Instructions
A – List every matplotlib function that the plot_connections function in the campus Wi-Fi extract calls.
B – Summarize the campus Wi-Fi extract in two sentences.
C – Output everything in the campus Wi-Fi extract from "df = wifi_df[(wifi_df['Building'].str.contains(building)==True)" down to "buildings or days.".

Extract provided
=======

Plotting the top paths from a building can be very informative for understanding how students move throughout campus. The histogram below is from a function we created and has the following parameters:

  • Building: 'Kingsbury'
  • Day: 5 (Satuday)
  • Time Range: 0 to 12 (1 AM to 1 PM)

This histogram shows the next building that students who were in Kingsbury Hall on Saturday from 1 AM to 1 PM were travelling to.

In [27]:
plot_top_paths('Kingsbury', [5], (0,12), percent=True)
Out[27]:
<Container object of 11 artists>
In [28]:
def plot_connections(building, day, color='Black'):
    """
    Plots scatter plot of unique building connections over specified day.
    
    Keyword arguments:
    building -- name of building (string)
    day -- day of the week (int)
    color -- color of points on graph, default Black
    """
    df = wifi_df[(wifi_df['Building'].str.contains(building)==True) & (wifi_df['Weekday']==day)]
    c = Counter(df['Hours'].tolist())
    ax = plt.scatter(range(len(c)), list(c.values()), color=color)
    plt.xlim([0, 23])
    plt.xlabel('Hour of Day')
    plt.ylabel('Number of Unique Connections')
    plt.title('Connections For '+ str(building))
    return ax

2.3 Hourly Connections

<a id = '2.3'></a> We also created an easy function to show the amount of unique connections within a building over the course of the day. Because this function returns a matplotlib.scatter we can easily call the function multiple times and stack their results for an easy comparison between buildings or days.

Below is two scatterplots created with this function, the first one's parameters are:

  • Building: 'Kingsbury'
  • Day: 0 (Monday)
  • Color: 'Blue'

The second one's parameters are:

  • Building: 'Kingsbury'
  • Day: 4 (Friday)
  • Color: 'Red'

With this simple function we are able gather tons of information and we can answer simple questions such as "What weekday is the busiest for a building?" or "What are the peak hours for the dining halls?"

=======

Listed entries

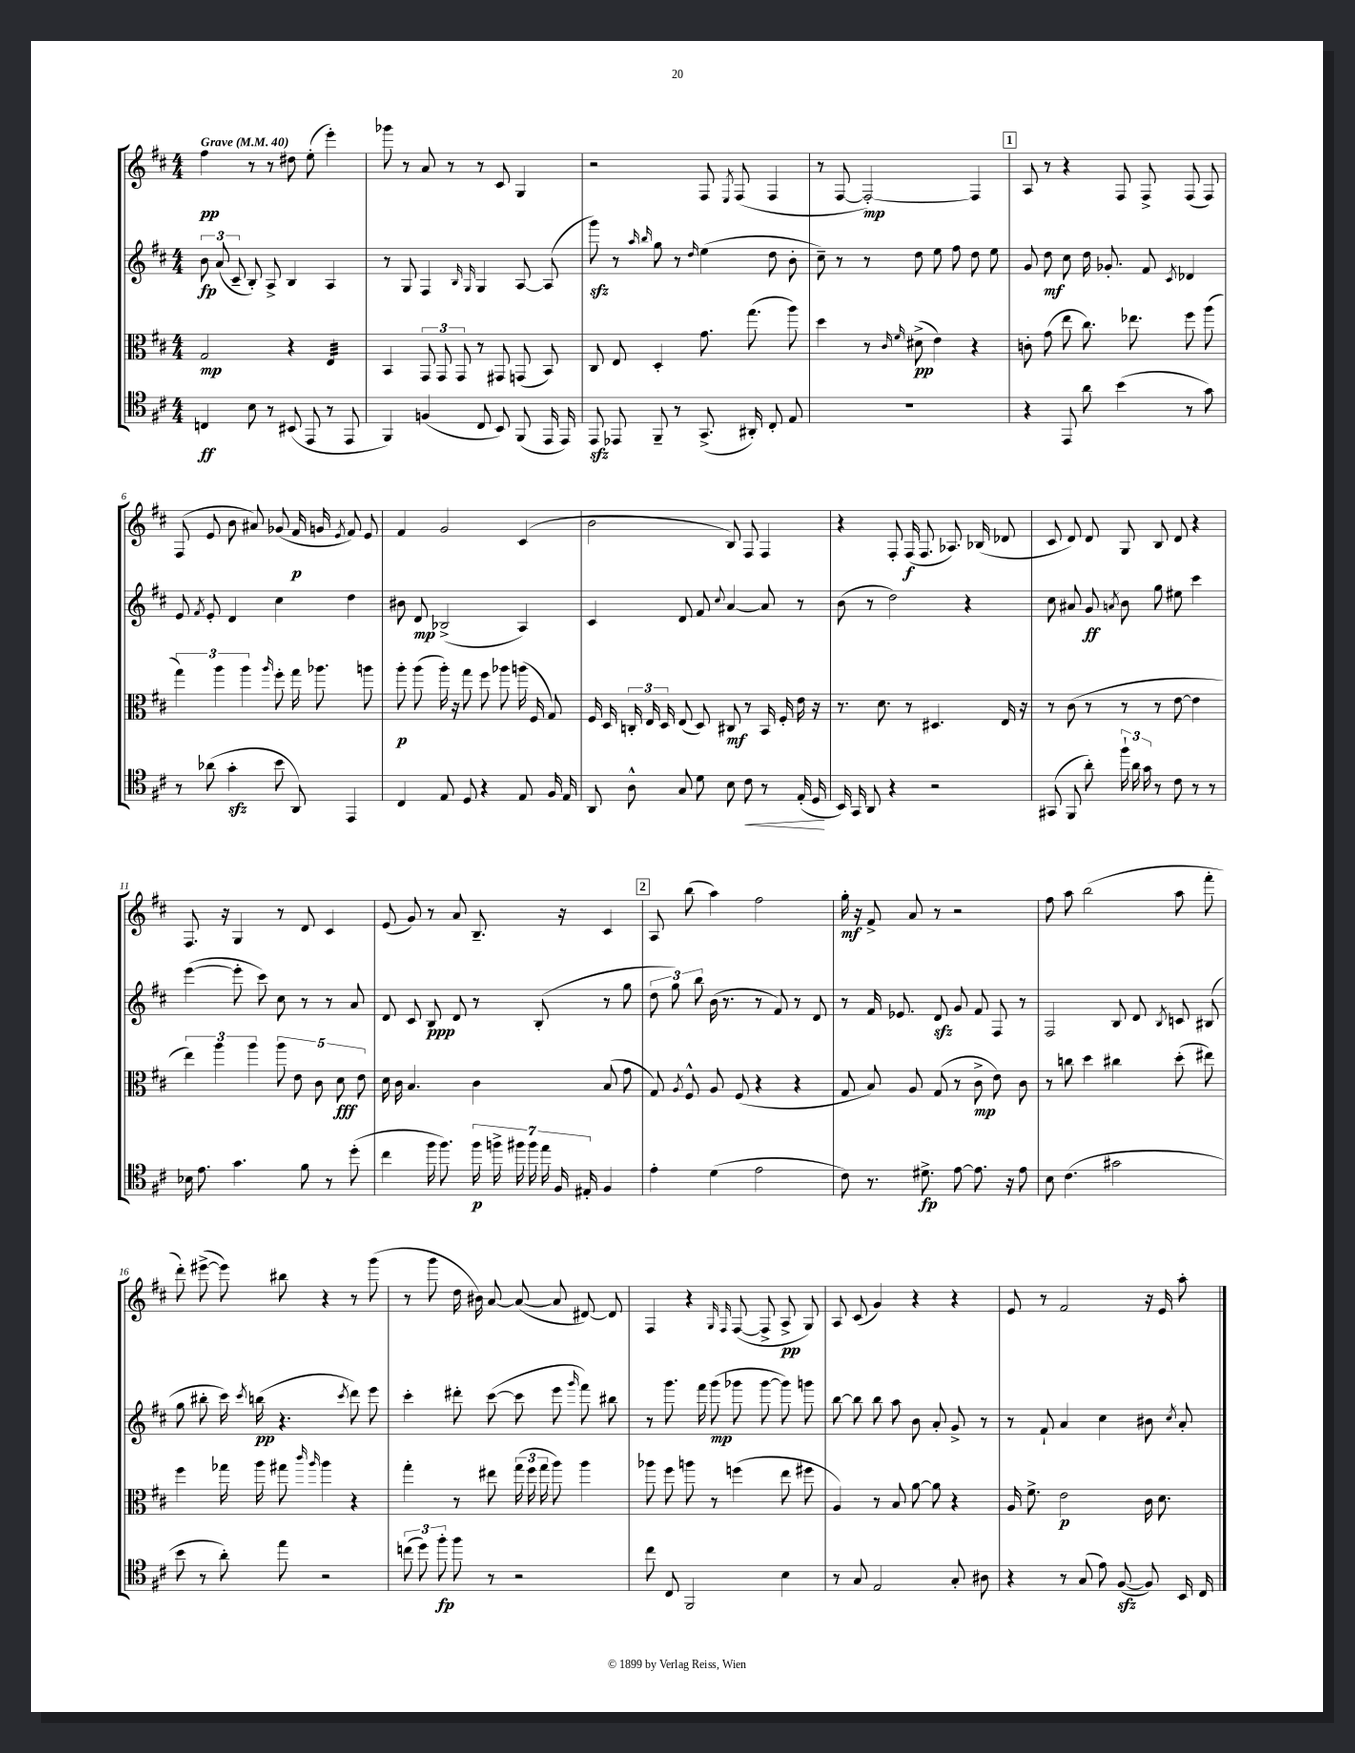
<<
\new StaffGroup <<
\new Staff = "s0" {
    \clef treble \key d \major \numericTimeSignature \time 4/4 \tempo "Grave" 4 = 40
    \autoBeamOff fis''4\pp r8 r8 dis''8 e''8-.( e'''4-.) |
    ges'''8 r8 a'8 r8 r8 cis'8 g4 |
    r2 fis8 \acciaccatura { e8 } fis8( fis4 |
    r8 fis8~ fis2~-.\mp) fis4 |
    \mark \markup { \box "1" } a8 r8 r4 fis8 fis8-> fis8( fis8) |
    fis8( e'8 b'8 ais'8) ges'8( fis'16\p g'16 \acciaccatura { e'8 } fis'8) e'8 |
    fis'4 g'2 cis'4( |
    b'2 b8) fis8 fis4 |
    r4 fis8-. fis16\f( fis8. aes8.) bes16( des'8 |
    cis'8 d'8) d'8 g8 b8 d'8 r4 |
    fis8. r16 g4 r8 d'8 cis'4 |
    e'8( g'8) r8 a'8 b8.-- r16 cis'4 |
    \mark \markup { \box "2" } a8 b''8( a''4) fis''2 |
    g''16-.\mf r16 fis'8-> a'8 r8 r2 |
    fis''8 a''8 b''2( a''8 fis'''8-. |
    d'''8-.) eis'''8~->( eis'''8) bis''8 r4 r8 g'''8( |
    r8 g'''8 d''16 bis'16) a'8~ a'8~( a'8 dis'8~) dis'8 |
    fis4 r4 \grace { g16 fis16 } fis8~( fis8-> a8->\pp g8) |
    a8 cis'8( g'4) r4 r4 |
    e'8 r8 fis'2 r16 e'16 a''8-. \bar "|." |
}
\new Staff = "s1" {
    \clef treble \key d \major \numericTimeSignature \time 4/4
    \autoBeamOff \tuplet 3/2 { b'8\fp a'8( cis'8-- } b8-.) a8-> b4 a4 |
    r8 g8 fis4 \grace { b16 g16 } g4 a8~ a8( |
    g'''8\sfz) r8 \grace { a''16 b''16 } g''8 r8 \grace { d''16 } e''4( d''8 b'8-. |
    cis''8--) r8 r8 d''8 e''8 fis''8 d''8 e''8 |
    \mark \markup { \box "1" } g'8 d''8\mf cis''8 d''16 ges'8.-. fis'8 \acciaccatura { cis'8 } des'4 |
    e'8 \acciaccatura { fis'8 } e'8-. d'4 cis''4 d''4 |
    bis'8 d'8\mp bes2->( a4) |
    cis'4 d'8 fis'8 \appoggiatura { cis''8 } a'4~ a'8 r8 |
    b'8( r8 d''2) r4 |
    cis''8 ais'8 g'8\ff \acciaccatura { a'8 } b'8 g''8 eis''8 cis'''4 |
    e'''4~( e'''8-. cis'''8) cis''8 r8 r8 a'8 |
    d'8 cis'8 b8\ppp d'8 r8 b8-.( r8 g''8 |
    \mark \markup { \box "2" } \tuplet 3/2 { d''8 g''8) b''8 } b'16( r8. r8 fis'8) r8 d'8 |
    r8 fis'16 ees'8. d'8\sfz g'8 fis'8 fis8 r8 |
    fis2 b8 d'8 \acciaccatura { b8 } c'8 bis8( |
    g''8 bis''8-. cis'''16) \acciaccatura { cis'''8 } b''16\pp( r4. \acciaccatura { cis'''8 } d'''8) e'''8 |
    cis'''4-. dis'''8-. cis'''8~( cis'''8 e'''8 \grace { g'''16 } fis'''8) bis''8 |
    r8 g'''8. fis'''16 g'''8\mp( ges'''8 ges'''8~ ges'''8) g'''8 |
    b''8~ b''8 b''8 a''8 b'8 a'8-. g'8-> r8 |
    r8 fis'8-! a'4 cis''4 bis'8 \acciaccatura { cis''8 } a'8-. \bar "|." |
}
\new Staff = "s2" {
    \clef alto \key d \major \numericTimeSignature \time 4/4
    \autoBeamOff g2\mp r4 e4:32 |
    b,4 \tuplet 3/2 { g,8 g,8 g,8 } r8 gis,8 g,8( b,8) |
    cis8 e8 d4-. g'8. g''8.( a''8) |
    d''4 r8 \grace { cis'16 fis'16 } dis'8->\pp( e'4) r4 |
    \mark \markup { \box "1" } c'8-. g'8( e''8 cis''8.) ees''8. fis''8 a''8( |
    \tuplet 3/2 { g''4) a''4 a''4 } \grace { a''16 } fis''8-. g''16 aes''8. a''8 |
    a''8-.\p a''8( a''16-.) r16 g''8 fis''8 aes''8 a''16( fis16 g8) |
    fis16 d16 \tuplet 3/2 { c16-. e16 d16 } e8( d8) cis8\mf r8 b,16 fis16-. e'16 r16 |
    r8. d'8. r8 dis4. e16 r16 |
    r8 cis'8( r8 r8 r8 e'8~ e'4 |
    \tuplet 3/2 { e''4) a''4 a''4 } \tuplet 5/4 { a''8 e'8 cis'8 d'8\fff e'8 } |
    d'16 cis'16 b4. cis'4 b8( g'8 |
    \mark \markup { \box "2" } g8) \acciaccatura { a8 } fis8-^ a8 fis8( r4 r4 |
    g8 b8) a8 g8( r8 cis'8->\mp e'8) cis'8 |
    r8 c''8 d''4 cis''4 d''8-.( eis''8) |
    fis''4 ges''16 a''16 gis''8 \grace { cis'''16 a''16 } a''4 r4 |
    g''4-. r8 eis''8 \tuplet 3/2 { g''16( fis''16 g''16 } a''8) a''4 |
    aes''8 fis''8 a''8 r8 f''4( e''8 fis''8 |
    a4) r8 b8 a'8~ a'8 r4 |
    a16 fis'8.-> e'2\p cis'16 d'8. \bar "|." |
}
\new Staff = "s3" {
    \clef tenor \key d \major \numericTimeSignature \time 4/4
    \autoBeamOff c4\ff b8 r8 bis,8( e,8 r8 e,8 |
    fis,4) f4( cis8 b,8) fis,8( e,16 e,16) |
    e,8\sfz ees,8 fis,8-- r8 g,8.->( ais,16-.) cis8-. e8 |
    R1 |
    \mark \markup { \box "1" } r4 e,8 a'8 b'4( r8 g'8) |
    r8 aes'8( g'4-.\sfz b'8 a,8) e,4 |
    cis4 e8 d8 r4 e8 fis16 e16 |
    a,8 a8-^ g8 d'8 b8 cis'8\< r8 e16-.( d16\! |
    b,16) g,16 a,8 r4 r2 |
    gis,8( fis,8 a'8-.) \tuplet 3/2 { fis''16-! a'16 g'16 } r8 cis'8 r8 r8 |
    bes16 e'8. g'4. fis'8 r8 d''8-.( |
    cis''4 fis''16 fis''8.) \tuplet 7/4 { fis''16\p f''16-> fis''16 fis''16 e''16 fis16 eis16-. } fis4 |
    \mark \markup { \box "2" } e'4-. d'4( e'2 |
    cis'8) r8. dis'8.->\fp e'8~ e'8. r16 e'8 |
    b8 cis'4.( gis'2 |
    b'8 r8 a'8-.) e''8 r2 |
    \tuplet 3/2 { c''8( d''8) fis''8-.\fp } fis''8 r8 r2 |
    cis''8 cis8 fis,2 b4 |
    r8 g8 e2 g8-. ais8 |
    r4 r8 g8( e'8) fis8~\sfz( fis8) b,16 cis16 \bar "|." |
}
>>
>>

=======

Per-task outputs
A –
plt.scatter
plt.xlim
plt.xlabel
plt.ylabel
plt.title

B – The extract shows a histogram of the next buildings that students who were in Kingsbury Hall on Saturday from 1 AM to 1 PM traveled to, made with a function that plots the top paths from a building. It also describes a function that plots the number of unique connections within a building over a day; because it returns a scatter plot, several calls can be stacked to compare buildings or days, as with Kingsbury on Monday and Friday.

C –
df = wifi_df[(wifi_df['Building'].str.contains(building)==True) & (wifi_df['Weekday']==day)]
    c = Counter(df['Hours'].tolist())
    ax = plt.scatter(range(len(c)), list(c.values()), color=color)
    plt.xlim([0, 23])
    plt.xlabel('Hour of Day')
    plt.ylabel('Number of Unique Connections')
    plt.title('Connections For '+ str(building))
    return ax

2.3 Hourly Connections

<a id = '2.3'></a> We also created an easy function to show the amount of unique connections within a building over the course of the day. Because this function returns a matplotlib.scatter we can easily call the function multiple times and stack their results for an easy comparison between buildings or days.